== AUSGEWÄHLTER AUSZUG

11.10.2019
Biochar: Auch jede Menge Pro-Argumente
In der letzten Ausgabe der DGS-News veröffentlichten wir in unserer Rubrik „Geoengineering-Technologien“ eine Übersetzung des „Geoengineering-factsheets BioChar“ der Website Geoengineering Monitor, einem Gemeinschaftsprojekt von Biofuelwatch, und ETC mit Unterstützung der Heinrich Boell Stiftung. Zu dieser kritischen Veröffentlichung rund um die Biokohle erhielten wir zwei sehr interessante Rückmeldungen, die wir Ihnen nicht vorenthalten möchten und auf diesem Weg auszugsweise vorstellen.
So merkte Dr. Daniel Meyer-Kohlstock* kritisch an, dass zwar die Übersetzung gut, die Quelle jedoch fragwürdig gewesen sei. Denn wenn man auch im Bereich Biochar vor „nicht haltbaren Utopien und Greenwashing warnen“ müsse, hätte der Autor besagter Quelle sich in dem Text zielgerichtet die negativsten Beispiele herausgepickt und damit vor allem Halbwahrheiten in die Welt gesetzt.

====

■ SCHRIFTLICHE AUFGABE 1:
Beantworten Sie zum Auszug über Biokohle:
(a) In welcher Rubrik der DGS-News erschien die Übersetzung?
(b) Wie viele Rückmeldungen gingen zu der kritischen Veröffentlichung ein?
(c) Was hat sich der Autor der Quelle laut Dr. Daniel Meyer-Kohlstock zielgerichtet herausgepickt?
Auszug und Auflistung stammen aus voneinander unabhängigen Quellen.

== GEZEIGTE AUFLISTUNG

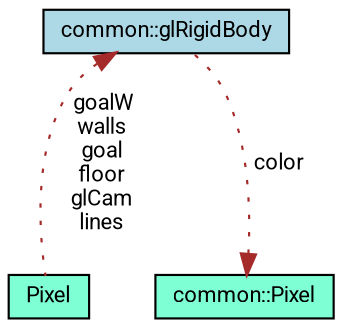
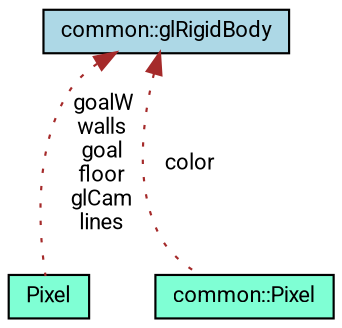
  digraph {
    fontname=Roboto
    node [color=black fillcolor=aquamarine fontname=Roboto fontsize=10 shape=record style=filled]
    edge [color=brown dir=back fontname=Roboto fontsize=10 labelfontname=Helvetica labelfontsize=10 style=dotted]
    n1 [fontcolor=black height=0.2 label=Pixel width=0.4]
    n2 [fillcolor=lightblue height=0.2 label="common::glRigidBody" width=0.4]
    n3 [height=0.2 label="common::Pixel" width=0.4]
    n2 -> n1 [label=" goalW\nwalls\ngoal\nfloor\nglCam\nlines"]
-   n3 -> n2 [label=" color"]
+   n2 -> n3 [label=" color"]
  }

====

■ SCHRIFTLICHE AUFGABE 2: Drucken Sie die gesamte Auflistung oben Zeile für Zeile unverändert ab. Lassen Sie dabei die Bilder weg.

■ AUSGABE 1:
(a) In der Rubrik „Geoengineering-Technologien“.
(b) Zwei.
(c) Die negativsten Beispiele.

■ AUSGABE 2:
  digraph {
    fontname=Roboto
    node [color=black fillcolor=aquamarine fontname=Roboto fontsize=10 shape=record style=filled]
    edge [color=brown dir=back fontname=Roboto fontsize=10 labelfontname=Helvetica labelfontsize=10 style=dotted]
    n1 [fontcolor=black height=0.2 label=Pixel width=0.4]
    n2 [fillcolor=lightblue height=0.2 label="common::glRigidBody" width=0.4]
    n3 [height=0.2 label="common::Pixel" width=0.4]
    n2 -> n1 [label=" goalW\nwalls\ngoal\nfloor\nglCam\nlines"]
-   n3 -> n2 [label=" color"]
+   n2 -> n3 [label=" color"]
  }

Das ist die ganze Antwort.